Masahiro Sakurai on Satoru Iwata

I haven’t posted much from Kirby and Smash Bros. creator’s prolific Youtube channel on game development. There’s a lot of good information in there. The channel is winding down now after a good run, but now, near the end, he’s posted at one of his final videos a remembrance of his old boss, and beloved Nintendo company president, the late Satoru Iwata. (10 minutes)

It’s now been nearly 10 years since Iwata’s passing, and the outpouring of respect, admiration, and even affection, for him over that time has been remarkable. There’s a sense that we lost an amazing figure. Sakurai is brilliant in many ways, but he calls Iwata the smartest man he’s ever known. He strove to be polite, not to take offense in conflict, and to always act with logic instead of emotion. He helped transition Nintendo from being under the sole control of the Yamaguchi family to the more varied and ingenious company they’re known for being today.

In addition to running the company, Mr. Iwata started out as a programmer a HAL Laboratory. Think of how rare that is for a multi-billion-dollar company. They didn’t hire your standard MBA out off a business school, but put their future in the hands of a former coder. I have no illusions that, in many cases, that could have been disastrous, because programming and management require different skill sets, but Mr. Iwata pulled it off.

Sakurai finishes the video with a story of the last time he saw Iwata alive. He calls Iwata the person in the world who understood him the most. When Iwata wanted to see him, he didn’t delegate it to an assistant but always emailed him directly. It seems that Iwata was a good person who many admired and respected, but to Masahiro Sakurai, he meant something more.

The video isn’t very long, and there’s a sense of finality to it, not just in Sakurai’s memories of Iwata, but of the ending of his Youtube channel. Masahirro Sakurai on Creating Games is such an unusual series: an important and brilliant working game creator telling the world personally of his views as a creator. Such an unusual move! But Iwata created both the Iwata Asks series, and the Nintendo Direct promotional videos, which may have inspired Sakurai’s own series. Both men understand the importance, often neglected I think, of clear communication, both between others and the world.

Thank you, Mr. Sakurai, for what you’ve told us. And thank you, Mr. Iwata, for all your hard work.

Whatever Happened to Toadsworth?

########################################

What you are asked to do:
Does the post about Masahiro Sakurai and Satoru Iwata agree with each statement: (a) Sakurai calls Iwata the smartest man he has ever known; (b) when Iwata wanted to see Sakurai, he had an assistant arrange it; (c) Iwata created the Nintendo Direct promotional videos? Answer yes or no for each, quoting the deciding words of the post. The stored records play no part in the tasks and can be skipped.

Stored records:
########################################

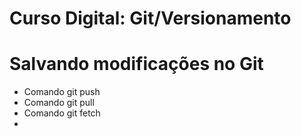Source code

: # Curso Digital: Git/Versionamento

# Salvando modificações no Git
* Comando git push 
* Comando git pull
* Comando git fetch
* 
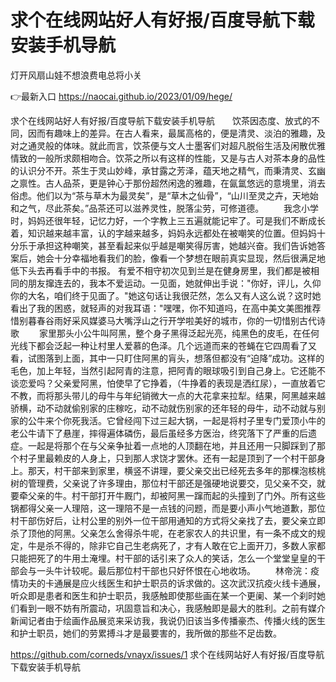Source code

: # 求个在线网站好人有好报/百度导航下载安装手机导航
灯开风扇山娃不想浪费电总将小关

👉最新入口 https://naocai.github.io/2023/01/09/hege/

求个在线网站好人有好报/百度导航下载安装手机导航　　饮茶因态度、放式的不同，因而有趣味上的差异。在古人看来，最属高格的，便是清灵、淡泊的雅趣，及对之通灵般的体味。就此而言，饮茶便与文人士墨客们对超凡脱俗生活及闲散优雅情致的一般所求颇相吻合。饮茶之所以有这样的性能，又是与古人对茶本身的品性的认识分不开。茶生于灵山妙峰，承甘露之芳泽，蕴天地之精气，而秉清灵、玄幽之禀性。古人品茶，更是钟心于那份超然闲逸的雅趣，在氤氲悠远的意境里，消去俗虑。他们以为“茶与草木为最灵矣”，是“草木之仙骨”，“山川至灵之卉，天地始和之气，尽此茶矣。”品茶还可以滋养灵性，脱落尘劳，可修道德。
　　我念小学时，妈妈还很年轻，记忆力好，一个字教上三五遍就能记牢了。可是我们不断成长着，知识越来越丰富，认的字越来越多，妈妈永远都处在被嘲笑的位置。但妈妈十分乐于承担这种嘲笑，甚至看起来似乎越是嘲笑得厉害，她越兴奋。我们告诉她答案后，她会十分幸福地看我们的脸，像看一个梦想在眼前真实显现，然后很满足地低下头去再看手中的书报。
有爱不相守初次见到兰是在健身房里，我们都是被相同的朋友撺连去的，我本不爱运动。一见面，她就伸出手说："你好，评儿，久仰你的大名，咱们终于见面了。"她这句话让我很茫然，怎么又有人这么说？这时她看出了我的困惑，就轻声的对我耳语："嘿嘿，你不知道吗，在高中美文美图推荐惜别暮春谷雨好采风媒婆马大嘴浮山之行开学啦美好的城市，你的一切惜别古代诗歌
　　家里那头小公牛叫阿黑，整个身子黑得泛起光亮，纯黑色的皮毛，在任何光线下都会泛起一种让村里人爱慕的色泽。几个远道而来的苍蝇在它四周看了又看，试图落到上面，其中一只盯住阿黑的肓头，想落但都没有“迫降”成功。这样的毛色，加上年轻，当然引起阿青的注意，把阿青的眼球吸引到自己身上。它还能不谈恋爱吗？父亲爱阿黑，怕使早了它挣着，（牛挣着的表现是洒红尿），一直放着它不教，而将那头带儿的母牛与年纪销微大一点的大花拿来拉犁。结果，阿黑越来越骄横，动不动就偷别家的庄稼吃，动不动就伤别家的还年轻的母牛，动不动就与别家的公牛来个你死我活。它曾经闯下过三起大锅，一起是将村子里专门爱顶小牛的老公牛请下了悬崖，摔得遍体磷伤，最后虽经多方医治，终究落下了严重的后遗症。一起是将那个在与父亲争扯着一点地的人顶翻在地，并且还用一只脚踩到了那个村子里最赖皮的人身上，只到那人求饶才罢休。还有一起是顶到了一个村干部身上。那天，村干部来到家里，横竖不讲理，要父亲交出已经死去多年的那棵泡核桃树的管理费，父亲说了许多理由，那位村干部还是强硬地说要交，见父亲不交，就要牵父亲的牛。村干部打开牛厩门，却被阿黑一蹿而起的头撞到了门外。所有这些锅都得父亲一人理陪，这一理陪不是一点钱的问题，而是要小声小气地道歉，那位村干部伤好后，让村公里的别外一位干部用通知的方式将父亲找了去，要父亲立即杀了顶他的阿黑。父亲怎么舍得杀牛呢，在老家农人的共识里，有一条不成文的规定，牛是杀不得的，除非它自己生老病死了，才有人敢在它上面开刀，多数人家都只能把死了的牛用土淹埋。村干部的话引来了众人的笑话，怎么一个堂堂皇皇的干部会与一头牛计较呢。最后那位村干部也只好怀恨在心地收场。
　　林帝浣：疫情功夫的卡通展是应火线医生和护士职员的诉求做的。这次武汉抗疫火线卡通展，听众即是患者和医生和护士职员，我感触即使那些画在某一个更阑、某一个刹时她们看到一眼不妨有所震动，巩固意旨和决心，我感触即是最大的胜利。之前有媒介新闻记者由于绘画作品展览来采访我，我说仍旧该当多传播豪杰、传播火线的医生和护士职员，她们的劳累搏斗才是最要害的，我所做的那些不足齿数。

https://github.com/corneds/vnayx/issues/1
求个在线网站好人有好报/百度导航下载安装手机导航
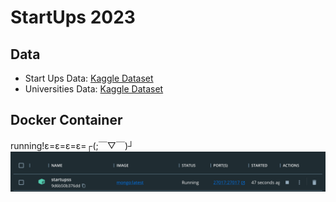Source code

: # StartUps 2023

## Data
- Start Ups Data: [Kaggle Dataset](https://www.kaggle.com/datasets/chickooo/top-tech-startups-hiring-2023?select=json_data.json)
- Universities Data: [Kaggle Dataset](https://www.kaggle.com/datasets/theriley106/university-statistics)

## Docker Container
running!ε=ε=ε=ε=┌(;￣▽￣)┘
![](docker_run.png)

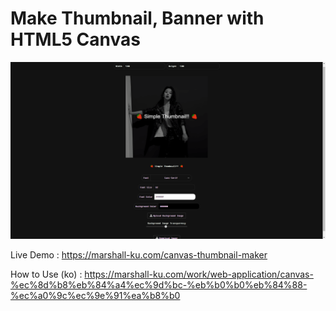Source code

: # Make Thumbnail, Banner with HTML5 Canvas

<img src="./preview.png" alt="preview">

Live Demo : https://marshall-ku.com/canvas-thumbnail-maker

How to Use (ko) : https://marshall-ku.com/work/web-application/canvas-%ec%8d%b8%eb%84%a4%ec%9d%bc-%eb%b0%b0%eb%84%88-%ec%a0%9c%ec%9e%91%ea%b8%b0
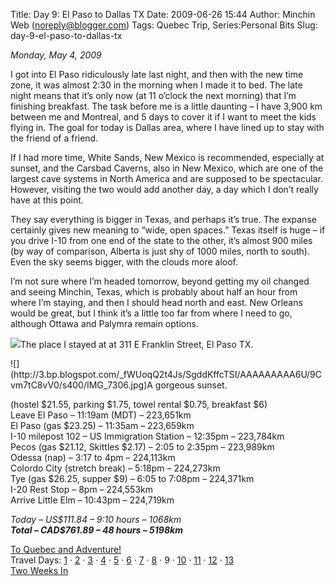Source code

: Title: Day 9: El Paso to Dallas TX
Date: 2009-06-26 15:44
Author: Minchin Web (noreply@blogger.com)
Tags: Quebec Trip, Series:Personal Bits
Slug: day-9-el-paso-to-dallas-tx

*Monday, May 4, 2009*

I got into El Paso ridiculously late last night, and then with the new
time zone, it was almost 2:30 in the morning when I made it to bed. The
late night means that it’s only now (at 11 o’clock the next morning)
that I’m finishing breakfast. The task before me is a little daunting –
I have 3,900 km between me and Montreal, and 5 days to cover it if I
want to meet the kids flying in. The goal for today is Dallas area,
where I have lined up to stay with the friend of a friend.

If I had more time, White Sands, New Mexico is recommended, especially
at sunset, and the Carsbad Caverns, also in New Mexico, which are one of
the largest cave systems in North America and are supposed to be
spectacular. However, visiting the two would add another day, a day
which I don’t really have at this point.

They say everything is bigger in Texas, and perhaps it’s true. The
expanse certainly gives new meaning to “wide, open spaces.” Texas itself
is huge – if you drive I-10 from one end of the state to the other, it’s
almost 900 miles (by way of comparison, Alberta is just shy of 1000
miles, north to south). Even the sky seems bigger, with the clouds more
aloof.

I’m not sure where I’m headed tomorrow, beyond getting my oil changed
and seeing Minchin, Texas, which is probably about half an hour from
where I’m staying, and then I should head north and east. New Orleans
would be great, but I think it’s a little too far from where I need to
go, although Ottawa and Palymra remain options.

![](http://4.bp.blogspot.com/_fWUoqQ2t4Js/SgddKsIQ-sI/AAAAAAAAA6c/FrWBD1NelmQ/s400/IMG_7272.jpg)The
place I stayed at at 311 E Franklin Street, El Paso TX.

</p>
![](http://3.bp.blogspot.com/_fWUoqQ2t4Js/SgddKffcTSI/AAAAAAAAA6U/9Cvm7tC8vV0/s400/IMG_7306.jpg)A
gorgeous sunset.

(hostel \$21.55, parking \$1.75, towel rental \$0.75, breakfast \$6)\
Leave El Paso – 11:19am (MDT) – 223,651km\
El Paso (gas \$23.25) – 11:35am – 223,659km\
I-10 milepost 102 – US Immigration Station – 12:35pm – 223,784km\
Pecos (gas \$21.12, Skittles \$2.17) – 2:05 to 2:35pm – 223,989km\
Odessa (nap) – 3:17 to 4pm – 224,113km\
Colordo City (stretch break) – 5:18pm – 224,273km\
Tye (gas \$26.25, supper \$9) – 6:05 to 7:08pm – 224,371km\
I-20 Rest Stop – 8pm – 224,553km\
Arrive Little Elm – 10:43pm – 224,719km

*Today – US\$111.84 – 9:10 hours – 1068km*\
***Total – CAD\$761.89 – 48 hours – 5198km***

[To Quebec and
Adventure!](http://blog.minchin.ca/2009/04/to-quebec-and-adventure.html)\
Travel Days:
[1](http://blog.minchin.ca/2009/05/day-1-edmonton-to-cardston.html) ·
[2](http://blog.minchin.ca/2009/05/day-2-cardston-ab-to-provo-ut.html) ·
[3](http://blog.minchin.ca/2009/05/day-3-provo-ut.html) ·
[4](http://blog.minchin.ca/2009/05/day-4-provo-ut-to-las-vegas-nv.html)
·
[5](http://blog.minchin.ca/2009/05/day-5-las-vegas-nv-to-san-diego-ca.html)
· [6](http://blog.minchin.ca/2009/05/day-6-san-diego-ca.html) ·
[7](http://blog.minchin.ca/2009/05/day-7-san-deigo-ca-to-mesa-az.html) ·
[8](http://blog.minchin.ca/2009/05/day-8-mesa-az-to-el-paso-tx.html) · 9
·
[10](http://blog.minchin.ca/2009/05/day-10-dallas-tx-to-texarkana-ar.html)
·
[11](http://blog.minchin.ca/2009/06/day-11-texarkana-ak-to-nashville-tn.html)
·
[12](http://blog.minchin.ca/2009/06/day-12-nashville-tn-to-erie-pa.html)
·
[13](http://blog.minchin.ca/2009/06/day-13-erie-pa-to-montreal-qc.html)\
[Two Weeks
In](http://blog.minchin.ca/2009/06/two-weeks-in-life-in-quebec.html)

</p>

########################################

Answer to this problem:
(a) Yes: "he calls Iwata the smartest man he’s ever known."
(b) No: "he didn’t delegate it to an assistant but always emailed him directly."
(c) Yes: "Iwata created both the Iwata Asks series, and the Nintendo Direct promotional videos"